Kulaklara kar suyu çok fena bir şekilde kaçtı bir kere. Yabancı yatırımcı Türk parasının durumuna bakıyor, çok dalgalı ve eğilim de giderek artışa işaret ediyor. Burada kazanılacak faizi silip süpürecek ve anaparayı yok edecek bir kur artışı söz konusu. Bu en başta gelen kaygı ve bundan dolayı Türk menkul kıymetlerinden uzak durma eğilimi artıyor.

Türk parasının değer kaybediyor olmasında tek başına dış etkenler rol oynuyor da değil. Elbette uluslararası konjonktürün çok büyük etkisi var TL'nin bu hızlı değer kaybında ama biz de deyim yerindeyse bu kaybı körüklemek için içeride elimizden geleni yapıyoruz.

Dolayısıyla önümüzdeki dönemde yabancı yatırımcının Türkiye'ye öyle geçmiş dönemlerdeki gibi yüklü miktarda döviz getireceğini beklemek hayalcilik olur. Kaldı ki dünyada artık eskisi gibi yüzer gezer trilyonlarca dolar yok artık. Hele hele FED faiz artırdıktan sonra bu para anavatanına dönecek.

Bunu göz önünde bulundurup ona göre davranacağımıza biz hala "Bize bir şey olmaz"ı oynamaya devam ediyoruz. Bize çok şey oluyor da, görmemek işimize geliyor.

Merkezin Güncesi

Merkez Bankası, Merkezin Güncesi adlı bir blog sayfasını kullanıma açtı. Merkez Bankası'nın konuya ilişkin açıklamasında, blog sayfasının Banka çalışanlarının görüşlerini kamuoyu ile paylaşabilmeleri, tartışmaya açabilmeleri ve ekonomi gündemine katkıda bulunabilmeleri amacıyla oluşturulduğu belirtildi. Blog sayfası www.tcmbblog.org adresinden izlenebilecek.
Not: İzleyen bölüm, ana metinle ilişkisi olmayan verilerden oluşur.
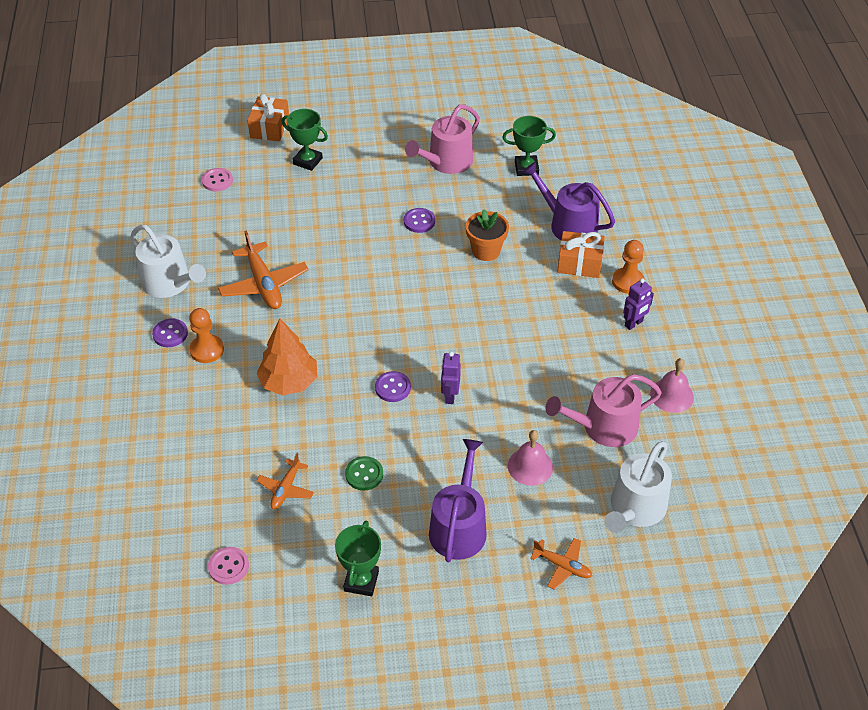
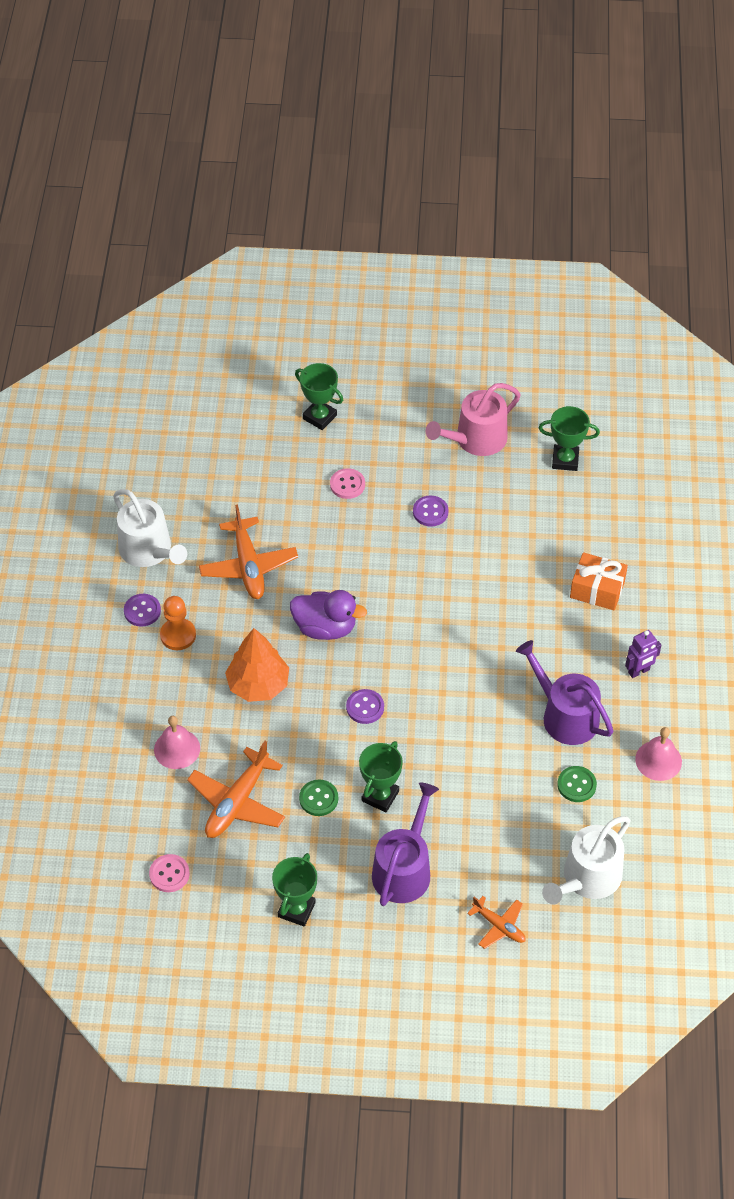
camera: 10 degrees right, 5 degrees up
(217, 181) = (216, 429): pink button -> pink button (347, 484)
(269, 128) = (283, 367): orange gift -> none
(286, 489) = (237, 802): orange plane -> orange plane, size x1.75
(343, 325) = (325, 628): none -> purple duck
(422, 463) = (380, 796): none -> green trophy
(450, 396) = (423, 726): purple robot -> none
(486, 251) = (497, 559): orange flower pot -> none
(530, 466) = (490, 816): pink bell -> pink bell (177, 749)
(568, 224) = (596, 539): purple watering can -> purple watering can (564, 715)
(603, 427) = (576, 785): pink watering can -> green button
(628, 282) = (645, 620): orange pawn -> none

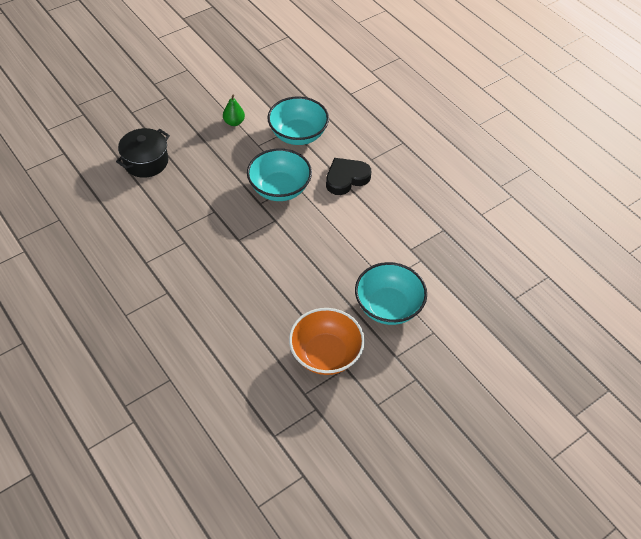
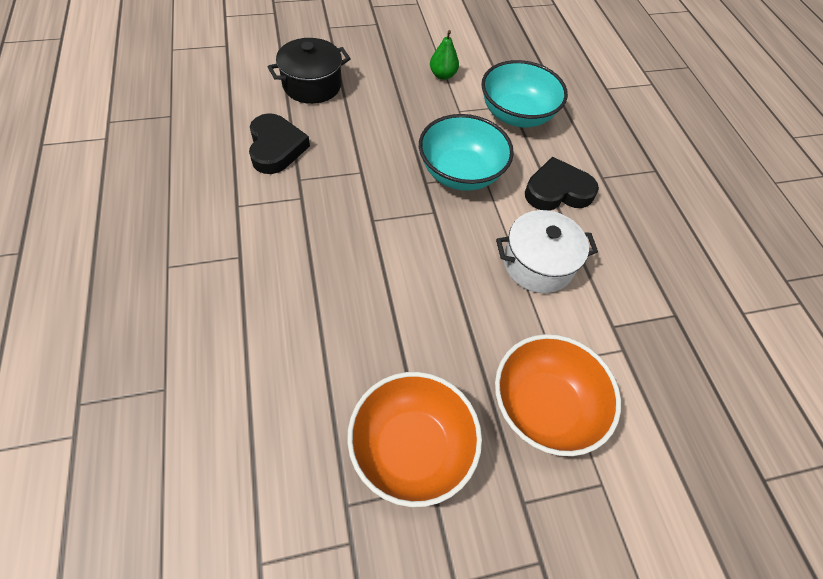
camera: 20 degrees right, 5 degrees up
(147, 215) = (276, 148): none -> black heart
(353, 229) = (538, 264): none -> white pot
(388, 307) = (544, 407): turquoise bowl -> orange bowl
Site; analizler, görsel kütüphane ve kavramlar olmak üzere üç ana bölümden oluşuyor.

Blogdaki analizlerde çeşitli başlıklar altında çok sayıda konuya değiniliyor. Analizlerde dış ticaret penceresinden gıda fiyatlarına ilişkin değerlendirme de yer alıyor, meslek lisesi mezuniyetinin istihdam olanaklarına etkisi de, son on yılda enflasyon dinamiklerinde hangi unsurların belirleyici olduğu da, Türkiye'nin toplam borcu üzerine bir değerlendirme de, son dönemde uygulamaya konan teşvik sisteminin temel özellikleri de... Analizlerde zaman zaman zihinleri kurcalayan önemli bir soruya yanıt da aranıyor: "Para politikası neden sadeleştiriliyor?"

Kavramlar başlığında üstünde durulan ve açıklama getirilen konular ise "getiri eğrisi, enflasyon hedeflemesi, parasal aktarım mekanizması, Merkez Bankası bağımsızlığı, marjinal fonlama oranı ve çekirdek enflasyon".

Merkez Bankası'nın yeni blog sayfası "Merkezin Güncesi", çok yararlı bir çalışma. Emeği geçenleri kutlamak gerek.